Kein Meister, mehr Erstligisten
Die Corona-Pandemie und ihre nachhaltigen Konsequenzen für den nationalen Fußball
Die Corona-Pandemie hat den Luxemburger Fußball nachhaltig geprägt. Wurde die Meisterschaft in einer ersten Phase am 12. März nur unterbrochen, musste die Saison Ende April komplett abgebrochen werden. Die Vereine waren mit diesem Entschluss des Verwaltungsrat des nationalen Fußballverbands FLF einverstanden. Fola wurde der erste Platz zugesprochen, die Escher wurden jedoch nicht zum Meister erklärt. Zum ersten Mal in der 112 Jahre langen Geschichte des nationalen Fußballverbandes gab es keinen Meister.
Die FLF entschied zudem, dass es in der abgebrochenen Saison nur Aufsteiger und keine Absteiger geben sollte. Die BGL Ligue, die höchste Spielklasse, wurde dadurch auf 16 Teams aufgestockt. Der Plan des Fußballverbands war, mittelfristig zum ursprünglichen Format mit 14 Mannschaften zurückzukehren. Dafür hätte es vier direkte Absteiger in der Saison 2020/2021 geben müssen. Darüber hinaus sollte der Fünftletzte in einem Relegationsspiel um den Klassenerhalt kämpfen.
Die Erstligisten liefen gegen diesen Plan Sturm und traten geschlossen als Ligaverband LFL auf. Es folgten sehr viele Diskussionen mit der FLF. „Ich benötigte ein breites Kreuz“, betont FLF-Präsident Paul Philipp, wenn er auf die damalige Situation angesprochen wird. „Einige Vereine hatten vor allem ihren eigenen Interessen im Blick, was durchaus legitim ist.“
Im Endeffekt einigte man sich mit dem Ligaverband LFL darauf, ein Referendum durchzuführen. Die Vereine sprachen sich mehrheitlich für eine dauerhafte Aufstockung der BGL Ligue, der Ehrenpromotion und der zwei Bezirke der 1. Division aus.
Mittlerweile rollt der Ball wieder auf den Luxemburger Fußballplätzen. Die BGL-Ligue-Aufsteiger Hesperingen und Wiltz sind sehr gut in die Saison gestartet. „Angesichts der Stärke dieser beiden Teams versteht man, warum sich einige Vereine gegen viele Absteiger gewehrt haben“, erklärt Philipp.
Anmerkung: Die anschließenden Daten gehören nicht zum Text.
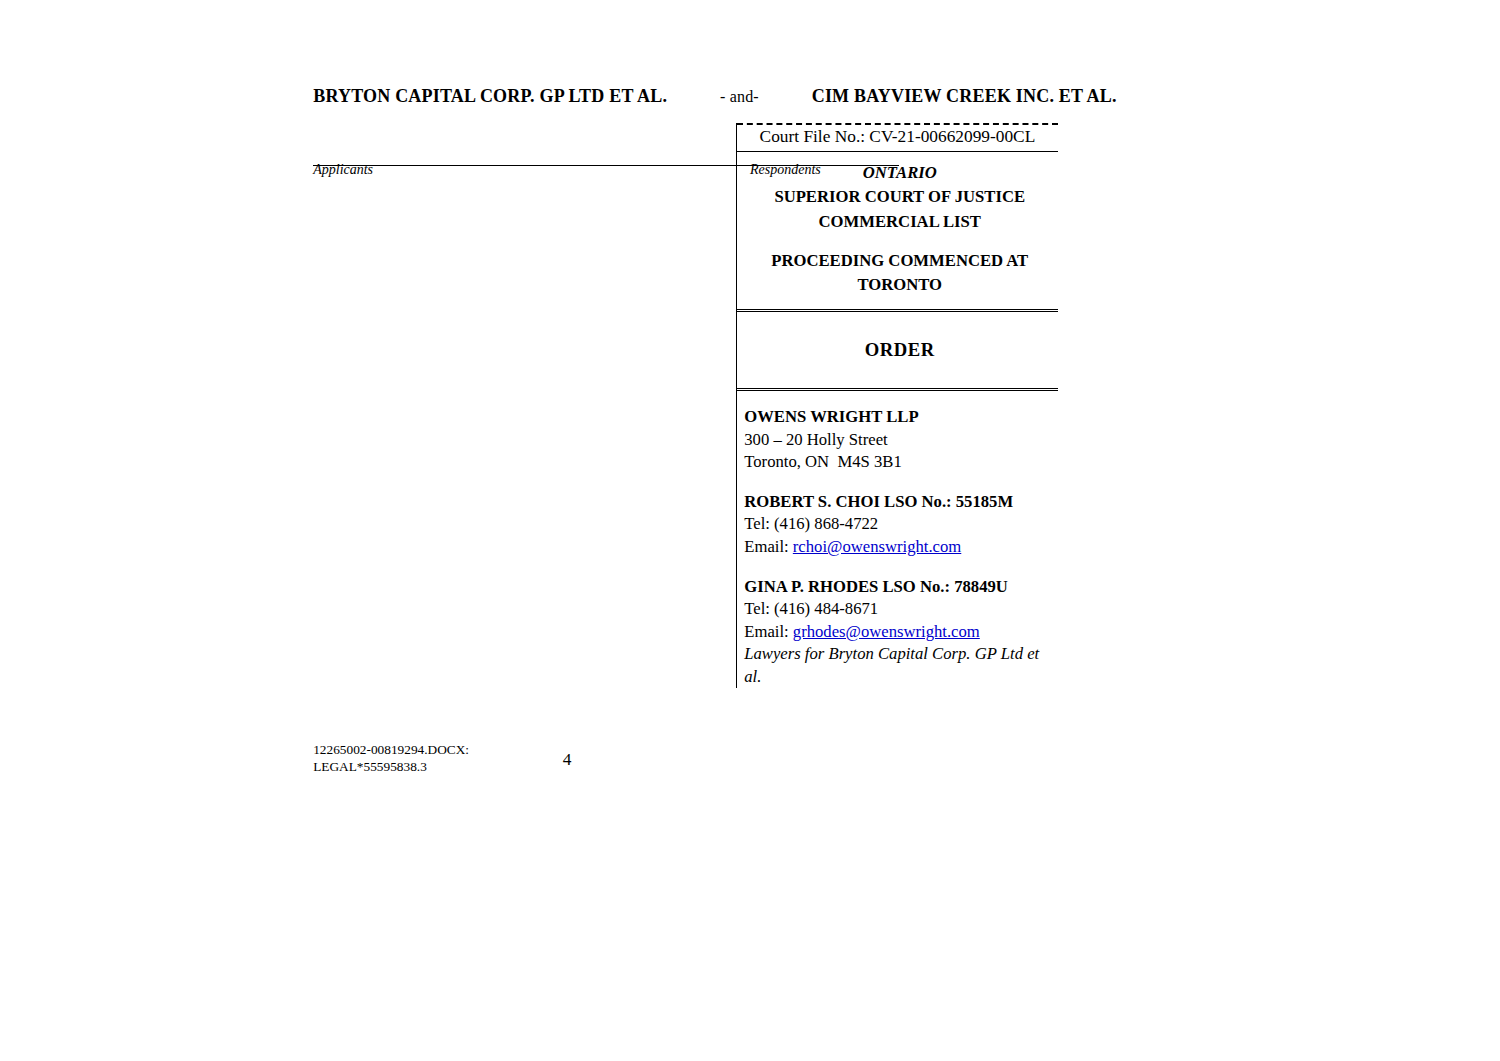BRYTON CAPITAL CORP. GP LTD ET AL. - and- CIM BAYVIEW CREEK INC. ET AL.
Applicants Respondents
Court File No.: CV-21-00662099-00CL
ONTARIO
SUPERIOR COURT OF JUSTICE
COMMERCIAL LIST
PROCEEDING COMMENCED AT
TORONTO
ORDER
OWENS WRIGHT LLP
300 – 20 Holly Street
Toronto, ON M4S 3B1
ROBERT S. CHOI LSO No.: 55185M
Tel: (416) 868-4722
Email: rchoi@owenswright.com
GINA P. RHODES LSO No.: 78849U
Tel: (416) 484-8671
Email: grhodes@owenswright.com
Lawyers for Bryton Capital Corp. GP Ltd et al.
12265002-00819294.DOCX:
LEGAL*55595838.3
4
Gespielt wird vor Zuschauern. Voraussetzung ist, dass diese einen Sitzplatz haben. Kann der Mindestabstand von zwei Metern nicht eingehalten werden, müssen die Fußballinteressierten eine Maske tragen. Doch nicht alle Begegnungen mit Luxemburger Beteiligung wurden mit Zuschauern ausgetragen. Auf internationaler Ebene herrschten strengere, von der Europäischen Fußball-Union UEFA vorgegebene Regeln. In der Europapokal-Qualifikation gibt es nur Geisterspiele. Auch der Auftakt der Nations League ging vor leeren Rängen über die Bühne.
Die Luxemburger Nationalspieler mussten sich auf diese ungewohnte Konstellation bei den Länderspielen in Aserbaidschan und gegen Montenegro einstellen. „Es
FLF-Präsident Paul Philipp fordert Solidarität von den Clubs.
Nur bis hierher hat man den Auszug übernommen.